COMO INSTRUMENTO PARA O PLANEJAMENTO URBANO

Valéria Lima

Profa Dra em Geografia, Universidade Estadual de Maringá

[email protected]

INTRODUÇÃO

Atualmente, a geotecnologia está assumindo um importante papel nas análises em

ambientes urbanos, considerando a possibilidade da articulação de vários elementos para

gerar modelos que possam auxiliar o planejamento urbano e nas políticas públicas.

O planejamento urbano assumi importância no processo de desenvolvimento

socioespacial, e é bem sucedido quando se constata a melhoria da qualidade de vida da

população. Isso corresponde à crescente satisfação de aspectos das necessidades básicas

e não básicas, materiais e não materiais de uma maior parcela da população. Um dos

aspectos refere-se ao ambiente ecologicamente equilibrado, ou seja, considerando suas

características sociais, econômicas, culturais e ambientais.

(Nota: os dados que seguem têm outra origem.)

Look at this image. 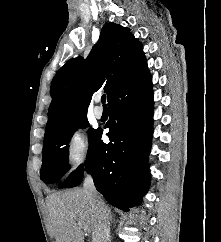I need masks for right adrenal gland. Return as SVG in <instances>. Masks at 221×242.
<instances>
[{
	"label": "right adrenal gland",
	"instance_id": "obj_1",
	"mask_svg": "<svg viewBox=\"0 0 221 242\" xmlns=\"http://www.w3.org/2000/svg\"><path fill=\"white\" fill-rule=\"evenodd\" d=\"M109 217H110V221L112 220V215H111V212L109 210Z\"/></svg>",
	"mask_w": 221,
	"mask_h": 242
}]
</instances>
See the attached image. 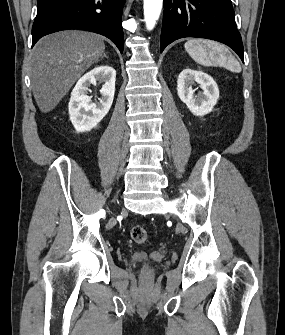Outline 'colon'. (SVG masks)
I'll use <instances>...</instances> for the list:
<instances>
[{"label": "colon", "instance_id": "obj_1", "mask_svg": "<svg viewBox=\"0 0 285 335\" xmlns=\"http://www.w3.org/2000/svg\"><path fill=\"white\" fill-rule=\"evenodd\" d=\"M130 234L132 240L137 244H144L148 240V233L142 226H133L131 228Z\"/></svg>", "mask_w": 285, "mask_h": 335}]
</instances>
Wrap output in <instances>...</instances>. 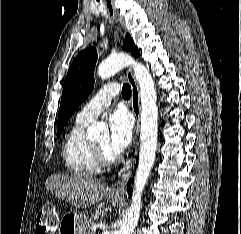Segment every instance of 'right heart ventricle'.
<instances>
[{
    "mask_svg": "<svg viewBox=\"0 0 241 234\" xmlns=\"http://www.w3.org/2000/svg\"><path fill=\"white\" fill-rule=\"evenodd\" d=\"M88 123L76 120L63 145L65 165L71 173L78 176L94 175L101 168L95 156L94 143L86 134Z\"/></svg>",
    "mask_w": 241,
    "mask_h": 234,
    "instance_id": "1",
    "label": "right heart ventricle"
}]
</instances>
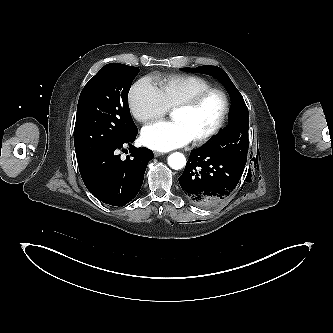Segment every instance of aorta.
I'll return each instance as SVG.
<instances>
[{
	"mask_svg": "<svg viewBox=\"0 0 333 333\" xmlns=\"http://www.w3.org/2000/svg\"><path fill=\"white\" fill-rule=\"evenodd\" d=\"M168 164L174 170L182 169L186 164V158L182 153L175 152L168 157Z\"/></svg>",
	"mask_w": 333,
	"mask_h": 333,
	"instance_id": "aorta-1",
	"label": "aorta"
}]
</instances>
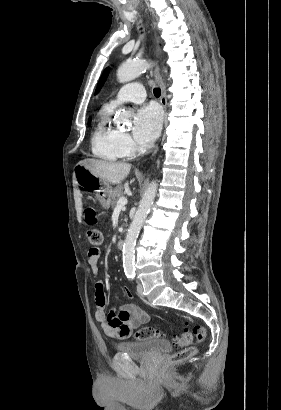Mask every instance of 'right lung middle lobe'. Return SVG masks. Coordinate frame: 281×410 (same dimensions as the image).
<instances>
[{"instance_id": "obj_1", "label": "right lung middle lobe", "mask_w": 281, "mask_h": 410, "mask_svg": "<svg viewBox=\"0 0 281 410\" xmlns=\"http://www.w3.org/2000/svg\"><path fill=\"white\" fill-rule=\"evenodd\" d=\"M91 124V118H89V120H88V125H90Z\"/></svg>"}]
</instances>
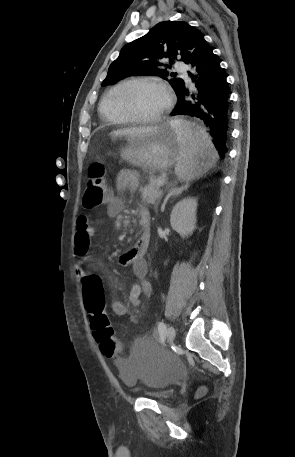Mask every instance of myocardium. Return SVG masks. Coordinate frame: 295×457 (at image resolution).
<instances>
[{
  "label": "myocardium",
  "instance_id": "f54148a6",
  "mask_svg": "<svg viewBox=\"0 0 295 457\" xmlns=\"http://www.w3.org/2000/svg\"><path fill=\"white\" fill-rule=\"evenodd\" d=\"M143 86H158L162 88L167 95V102L164 109L157 115L152 117H142L134 112L130 104L131 94L138 88ZM117 104L120 111L127 116L132 122L136 123H155L160 121L170 110L172 105V96L168 87L153 79H136L126 83L117 94Z\"/></svg>",
  "mask_w": 295,
  "mask_h": 457
}]
</instances>
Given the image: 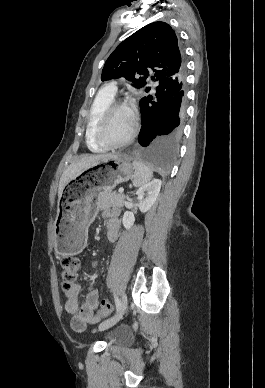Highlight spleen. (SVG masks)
Segmentation results:
<instances>
[{
	"label": "spleen",
	"mask_w": 265,
	"mask_h": 388,
	"mask_svg": "<svg viewBox=\"0 0 265 388\" xmlns=\"http://www.w3.org/2000/svg\"><path fill=\"white\" fill-rule=\"evenodd\" d=\"M133 168L135 172H134L132 182L135 188H139V186H143V184H147V182H149V180L153 178L152 170H150L148 166H145L144 162H136V160H134Z\"/></svg>",
	"instance_id": "spleen-1"
}]
</instances>
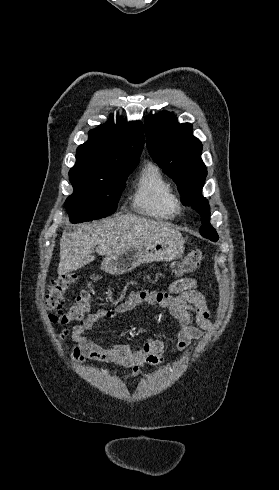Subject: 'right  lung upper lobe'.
Instances as JSON below:
<instances>
[{"label":"right lung upper lobe","instance_id":"right-lung-upper-lobe-1","mask_svg":"<svg viewBox=\"0 0 279 490\" xmlns=\"http://www.w3.org/2000/svg\"><path fill=\"white\" fill-rule=\"evenodd\" d=\"M144 146L140 121L116 124L110 120L89 131V139L77 148L76 163L69 174L104 176L123 167L137 166Z\"/></svg>","mask_w":279,"mask_h":490}]
</instances>
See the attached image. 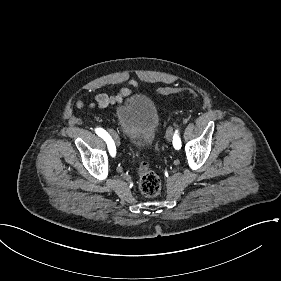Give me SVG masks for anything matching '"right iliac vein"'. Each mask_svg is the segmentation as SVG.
I'll list each match as a JSON object with an SVG mask.
<instances>
[{
    "label": "right iliac vein",
    "mask_w": 281,
    "mask_h": 281,
    "mask_svg": "<svg viewBox=\"0 0 281 281\" xmlns=\"http://www.w3.org/2000/svg\"><path fill=\"white\" fill-rule=\"evenodd\" d=\"M110 134H111V136H112V138H113L115 144H116L117 146H119V145H120V139H119L118 135L116 134V132L113 131V130H110Z\"/></svg>",
    "instance_id": "right-iliac-vein-1"
}]
</instances>
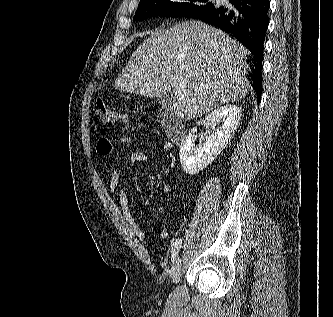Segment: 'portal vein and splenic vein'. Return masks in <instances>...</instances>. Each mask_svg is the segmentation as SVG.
Returning <instances> with one entry per match:
<instances>
[{
	"instance_id": "1",
	"label": "portal vein and splenic vein",
	"mask_w": 333,
	"mask_h": 317,
	"mask_svg": "<svg viewBox=\"0 0 333 317\" xmlns=\"http://www.w3.org/2000/svg\"><path fill=\"white\" fill-rule=\"evenodd\" d=\"M174 92L178 101L182 100L186 96V93L181 86H174Z\"/></svg>"
}]
</instances>
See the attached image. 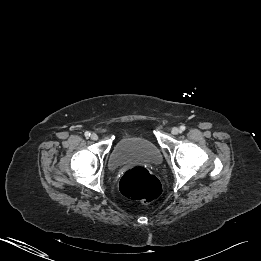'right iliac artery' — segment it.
<instances>
[{"label": "right iliac artery", "mask_w": 261, "mask_h": 261, "mask_svg": "<svg viewBox=\"0 0 261 261\" xmlns=\"http://www.w3.org/2000/svg\"><path fill=\"white\" fill-rule=\"evenodd\" d=\"M89 136H90V132L86 131V132H85V137L88 138Z\"/></svg>", "instance_id": "right-iliac-artery-1"}]
</instances>
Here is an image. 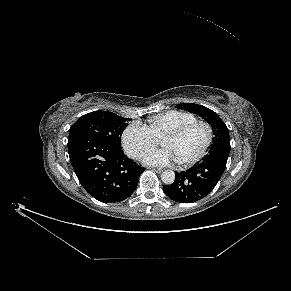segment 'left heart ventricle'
Instances as JSON below:
<instances>
[{"instance_id":"left-heart-ventricle-1","label":"left heart ventricle","mask_w":291,"mask_h":291,"mask_svg":"<svg viewBox=\"0 0 291 291\" xmlns=\"http://www.w3.org/2000/svg\"><path fill=\"white\" fill-rule=\"evenodd\" d=\"M206 140V130L197 126L178 138H165L161 141L163 147L173 151L177 160H188L195 156Z\"/></svg>"}]
</instances>
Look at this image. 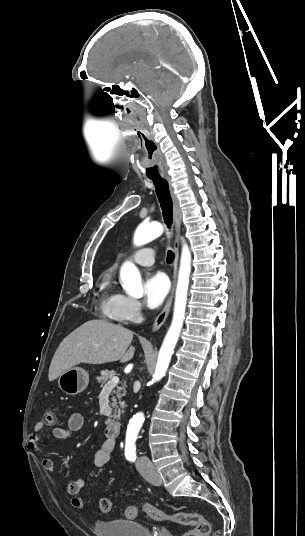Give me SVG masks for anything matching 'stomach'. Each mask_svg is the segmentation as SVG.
Returning a JSON list of instances; mask_svg holds the SVG:
<instances>
[{
    "label": "stomach",
    "instance_id": "0dacf381",
    "mask_svg": "<svg viewBox=\"0 0 305 536\" xmlns=\"http://www.w3.org/2000/svg\"><path fill=\"white\" fill-rule=\"evenodd\" d=\"M89 384V374L83 368H70L58 376V386L67 396L84 392Z\"/></svg>",
    "mask_w": 305,
    "mask_h": 536
}]
</instances>
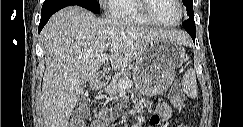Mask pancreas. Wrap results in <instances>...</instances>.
Returning <instances> with one entry per match:
<instances>
[{
    "label": "pancreas",
    "mask_w": 243,
    "mask_h": 127,
    "mask_svg": "<svg viewBox=\"0 0 243 127\" xmlns=\"http://www.w3.org/2000/svg\"><path fill=\"white\" fill-rule=\"evenodd\" d=\"M131 76L130 69H123L112 77V80L106 88L109 98L117 99L118 92L123 88V82L129 81Z\"/></svg>",
    "instance_id": "obj_1"
}]
</instances>
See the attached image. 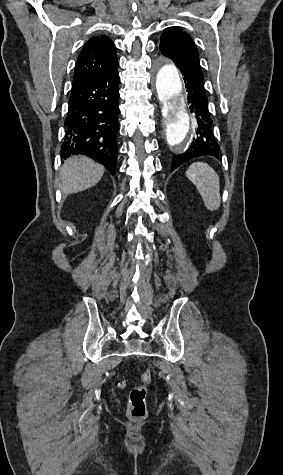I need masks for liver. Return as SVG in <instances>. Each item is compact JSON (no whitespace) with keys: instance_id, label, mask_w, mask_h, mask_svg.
<instances>
[{"instance_id":"6515ba94","label":"liver","mask_w":283,"mask_h":475,"mask_svg":"<svg viewBox=\"0 0 283 475\" xmlns=\"http://www.w3.org/2000/svg\"><path fill=\"white\" fill-rule=\"evenodd\" d=\"M105 172L104 166L86 156H72L65 160L61 170L63 194H77L98 184Z\"/></svg>"}]
</instances>
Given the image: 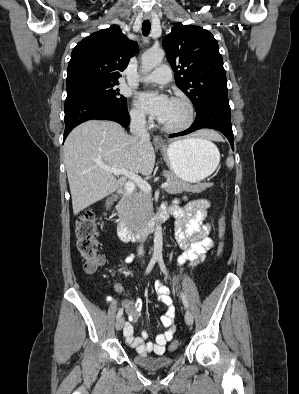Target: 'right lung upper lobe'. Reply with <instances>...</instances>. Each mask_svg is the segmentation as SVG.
<instances>
[{
	"mask_svg": "<svg viewBox=\"0 0 299 394\" xmlns=\"http://www.w3.org/2000/svg\"><path fill=\"white\" fill-rule=\"evenodd\" d=\"M138 44L113 25L80 41L67 69V88L92 82H118Z\"/></svg>",
	"mask_w": 299,
	"mask_h": 394,
	"instance_id": "right-lung-upper-lobe-1",
	"label": "right lung upper lobe"
}]
</instances>
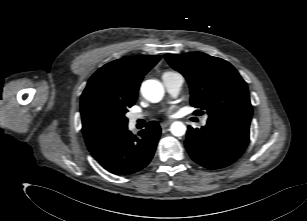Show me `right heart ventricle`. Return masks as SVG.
<instances>
[{"label":"right heart ventricle","instance_id":"right-heart-ventricle-1","mask_svg":"<svg viewBox=\"0 0 307 221\" xmlns=\"http://www.w3.org/2000/svg\"><path fill=\"white\" fill-rule=\"evenodd\" d=\"M174 73H176V72H173V71H167V72H165L164 74H174Z\"/></svg>","mask_w":307,"mask_h":221}]
</instances>
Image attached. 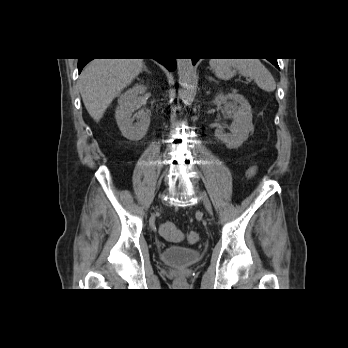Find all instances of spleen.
<instances>
[{
    "label": "spleen",
    "mask_w": 348,
    "mask_h": 348,
    "mask_svg": "<svg viewBox=\"0 0 348 348\" xmlns=\"http://www.w3.org/2000/svg\"><path fill=\"white\" fill-rule=\"evenodd\" d=\"M210 66L219 79L229 80L238 71L244 77L253 78L257 86L266 92L276 89L272 74L259 59H211Z\"/></svg>",
    "instance_id": "obj_1"
}]
</instances>
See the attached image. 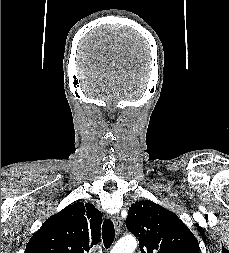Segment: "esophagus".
Listing matches in <instances>:
<instances>
[{
	"instance_id": "obj_1",
	"label": "esophagus",
	"mask_w": 229,
	"mask_h": 253,
	"mask_svg": "<svg viewBox=\"0 0 229 253\" xmlns=\"http://www.w3.org/2000/svg\"><path fill=\"white\" fill-rule=\"evenodd\" d=\"M112 219H113L116 231L120 232L123 226L122 219L118 215H114Z\"/></svg>"
}]
</instances>
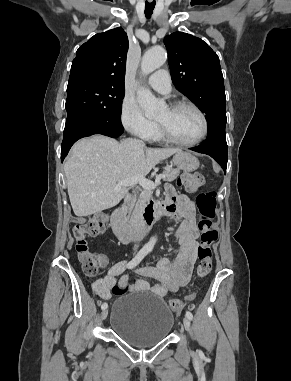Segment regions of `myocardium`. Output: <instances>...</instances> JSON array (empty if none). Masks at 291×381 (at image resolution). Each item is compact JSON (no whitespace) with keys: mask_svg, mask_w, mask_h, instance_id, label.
Here are the masks:
<instances>
[{"mask_svg":"<svg viewBox=\"0 0 291 381\" xmlns=\"http://www.w3.org/2000/svg\"><path fill=\"white\" fill-rule=\"evenodd\" d=\"M168 108L171 111H176V110H179L181 108H190V109L194 110L201 118L202 131H201L200 135L192 141H181V140L175 138L162 124H160L159 122H156L158 133L163 139H165L166 141H168L172 144H175V145L184 146V147H191V146H195V145L199 144L207 136L208 130H209V123H208L207 116L201 110V108H199L196 104L189 102V101H179V102L173 103Z\"/></svg>","mask_w":291,"mask_h":381,"instance_id":"myocardium-1","label":"myocardium"}]
</instances>
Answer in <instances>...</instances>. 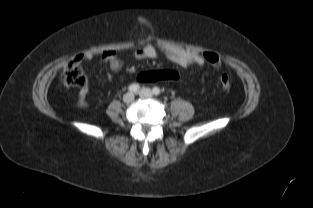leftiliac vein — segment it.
<instances>
[{
  "mask_svg": "<svg viewBox=\"0 0 313 208\" xmlns=\"http://www.w3.org/2000/svg\"><path fill=\"white\" fill-rule=\"evenodd\" d=\"M138 94L143 97V98H152L153 97V92L148 89V88H143L141 89Z\"/></svg>",
  "mask_w": 313,
  "mask_h": 208,
  "instance_id": "1",
  "label": "left iliac vein"
}]
</instances>
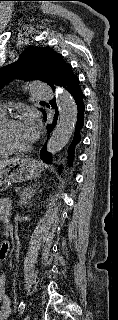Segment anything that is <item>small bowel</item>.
Wrapping results in <instances>:
<instances>
[{"mask_svg":"<svg viewBox=\"0 0 118 320\" xmlns=\"http://www.w3.org/2000/svg\"><path fill=\"white\" fill-rule=\"evenodd\" d=\"M10 206L11 202L8 198H0V216L7 215ZM7 248V245H2L0 253H5ZM6 280V275H0V320H7L11 312L10 299L5 290Z\"/></svg>","mask_w":118,"mask_h":320,"instance_id":"1","label":"small bowel"}]
</instances>
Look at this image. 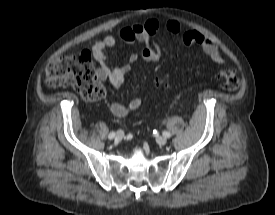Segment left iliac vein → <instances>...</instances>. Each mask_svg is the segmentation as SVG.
Segmentation results:
<instances>
[{
	"mask_svg": "<svg viewBox=\"0 0 275 215\" xmlns=\"http://www.w3.org/2000/svg\"><path fill=\"white\" fill-rule=\"evenodd\" d=\"M156 141L159 145H165L167 143L166 137H163V136H158L156 138Z\"/></svg>",
	"mask_w": 275,
	"mask_h": 215,
	"instance_id": "1",
	"label": "left iliac vein"
}]
</instances>
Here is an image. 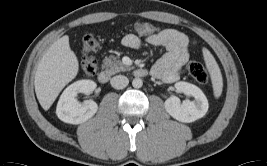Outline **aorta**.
Returning a JSON list of instances; mask_svg holds the SVG:
<instances>
[{
    "mask_svg": "<svg viewBox=\"0 0 267 166\" xmlns=\"http://www.w3.org/2000/svg\"><path fill=\"white\" fill-rule=\"evenodd\" d=\"M142 85H143V81H142L140 78H135V79H133V81H132V86H133L134 88H141Z\"/></svg>",
    "mask_w": 267,
    "mask_h": 166,
    "instance_id": "1",
    "label": "aorta"
}]
</instances>
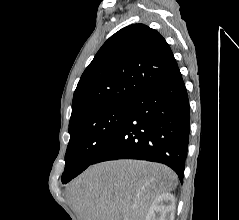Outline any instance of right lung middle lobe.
<instances>
[{
	"label": "right lung middle lobe",
	"instance_id": "obj_1",
	"mask_svg": "<svg viewBox=\"0 0 239 220\" xmlns=\"http://www.w3.org/2000/svg\"><path fill=\"white\" fill-rule=\"evenodd\" d=\"M129 104H118L86 114L69 124L70 141L65 155L62 183L91 165L124 121Z\"/></svg>",
	"mask_w": 239,
	"mask_h": 220
}]
</instances>
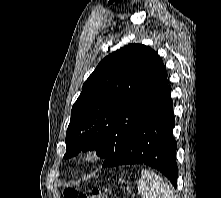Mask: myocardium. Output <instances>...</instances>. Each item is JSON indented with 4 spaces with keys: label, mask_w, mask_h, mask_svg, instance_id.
<instances>
[{
    "label": "myocardium",
    "mask_w": 221,
    "mask_h": 198,
    "mask_svg": "<svg viewBox=\"0 0 221 198\" xmlns=\"http://www.w3.org/2000/svg\"><path fill=\"white\" fill-rule=\"evenodd\" d=\"M100 158V150L96 147H87L80 152V160L85 165L96 163Z\"/></svg>",
    "instance_id": "myocardium-1"
}]
</instances>
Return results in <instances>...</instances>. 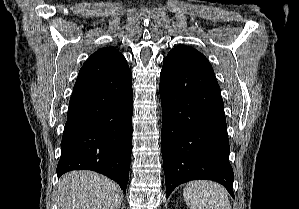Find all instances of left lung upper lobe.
Segmentation results:
<instances>
[{
    "label": "left lung upper lobe",
    "instance_id": "obj_1",
    "mask_svg": "<svg viewBox=\"0 0 299 209\" xmlns=\"http://www.w3.org/2000/svg\"><path fill=\"white\" fill-rule=\"evenodd\" d=\"M165 60L176 64L211 66L202 53L188 46H177L173 48Z\"/></svg>",
    "mask_w": 299,
    "mask_h": 209
}]
</instances>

O mapeamento da qualidade ambiental pode contribuir, pois envolve muitas

questões, como a complexidade dos elementos culturais, sociais, econômicos, políticos,

ambientais e, às vezes, implica em choques conceituais e nos métodos de análises,

associando muitas áreas do conhecimento.

Neste contexto, este artigo tem como objetivo abordar as vantagens das

geotecnologias para analisar de forma integrada ao ambiente urbano e as possibilidades

de mapeamento da qualidade ambiental nas cidades, sendo que os resultados poderão ser

importantes instrumentos para o planejamento urbano. Um exemplo foi o mapeamento

da qualidade ambiental de duas cidades pequenas, sendo estas: Presidente Epitácio/SP e

Nova Andradina/MS.

Neste caso, foram utilizados recursos das geotecnologias envolvendo imagens de

satélite e processamento de dados geográficos. Para mapear a qualidade ambiental dessas

duas cidades, utilizou-se os indicadores: tipo de cobertura das construções, classes de

renda, saneamento ambiental, temperatura do ar e densidade de vegetação, foram

especializados e processados no aplicativo Spring 5.2.1, através da técnica de suporte à

decisão – AHP.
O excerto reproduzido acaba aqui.